Das ESP-IDF liefert zahlreiche Beispielprojekte in /examples mit.

Für einen ersten Versuch kopiert man sich ein einfaches Projekt in den Workspace (in dem man sich aktuell befindet).

cp -r $IDF_PATH/examples/get-started/blink ./

Alle Befehle werden auf der oberen Ebene des Projektverzeichnisses ausgeführt.

cd blink

Umgebungsvariablen einmalig exportieren (alias).
idfx

Probebau

idf.py build

Der Build-Prozess sollte mit folgenden Worten abschließen:

Project build complete.
gefolgt von Hinweisen, wie der ESP mit den generierten Files zu flashen ist. Dies ist sinnvoll zum Verständnis des Vorganges, wird später allerdings vereinfacht.


Der Flash-Prozess

Erste Gehversuche unternimmt man sinnvollerweise mit einem NodeMCU. Diese Testboards bringen den USB/Seriell-Wander zur Kommunikation mit dem PC bereits mit und sind auch später hilfreich für erste Schaltungstests.

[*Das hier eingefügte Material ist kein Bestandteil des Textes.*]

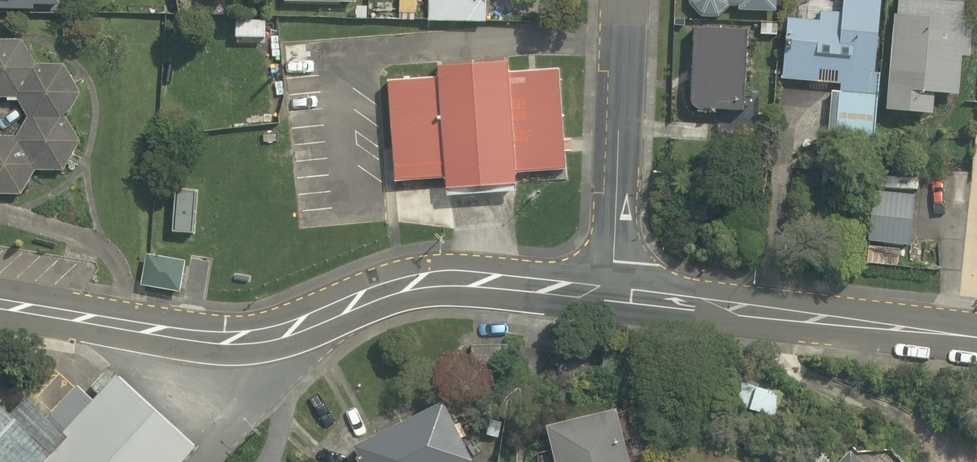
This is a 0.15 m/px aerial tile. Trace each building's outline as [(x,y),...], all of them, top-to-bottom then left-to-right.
[(418,20),(484,23),(485,0),(419,0),(418,20)] [(689,12),(773,15),(773,0),(690,0),(689,12)] [(874,0),(838,0),(838,5),(809,2),(807,20),(786,17),(779,82),(835,88),(830,132),(867,136),(875,72),(866,71),(874,0)] [(883,110),(932,114),(934,91),(959,93),(966,0),(891,0),(883,110)] [(750,32),(695,27),(689,105),(744,110),(750,32)] [(15,97),(36,62),(21,39),(0,38),(0,97),(15,97)] [(437,76),(386,79),(394,179),(444,175),(445,186),(515,181),(514,170),(564,167),(557,67),(507,71),(506,58),(436,63),(437,76)] [(15,97),(27,116),(66,116),(80,92),(64,63),(36,62),(15,97)] [(15,135),(34,169),(63,170),(80,140),(66,116),(27,116),(15,135)] [(21,194),(34,169),(15,135),(0,135),(0,193),(21,194)] [(195,189),(175,187),(171,230),(192,231),(195,189)] [(914,193),(875,187),(867,236),(907,242),(914,193)] [(185,260),(145,253),(140,284),(180,291),(185,260)] [(195,445),(115,372),(63,429),(69,434),(43,461),(180,461),(195,445)] [(357,438),(369,461),(455,461),(472,453),(442,394),(357,438)] [(0,404),(0,461),(43,461),(69,434),(63,429),(25,395),(9,412),(0,404)] [(619,402),(544,420),(554,461),(634,461),(619,402)] [(858,431),(831,461),(895,461),(858,431)]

Ist das NodeMCU-Board per USB-Kabel mit dem PC verbunden, muss ein Gerät /dev/ttyUSB0 zu finden sein.

ls -al /dev/ttyUSB*
Falls der PC mehrere ttyUSB - Schnittstellen zu verwalten hat, sollte man über eine feste Namen-Zuordnung für die USB-Adapter nachdenken.

Die im Build-Prozess generierten Dateien werden mit folgendem Befehl in den Flash-Rom des ESP-Moduls geschrieben.

idf.py -b 460800 -p /dev/ttyUSB0 flash
(Der Befehl idf.py wird immer in der oberen Ebene des Projektpfades aufgerufen !!!)

Die Parameter dienen zum Einen dem Setzen der Baudrate. Das max. Tempo ist i.A. vom USB-Seriell-Wandler anhängig. Mein NodeMCU erreicht 980000 Baud. Andere Billig-FTDI232-Adapter schaffen 2MBit.
Es ist nicht erforderlich, sich an Standard-Baudraten zu halten. Die festgelegte Geschwindigkeit wird dem ESP zu Beginn der Kommunikation übermittelt.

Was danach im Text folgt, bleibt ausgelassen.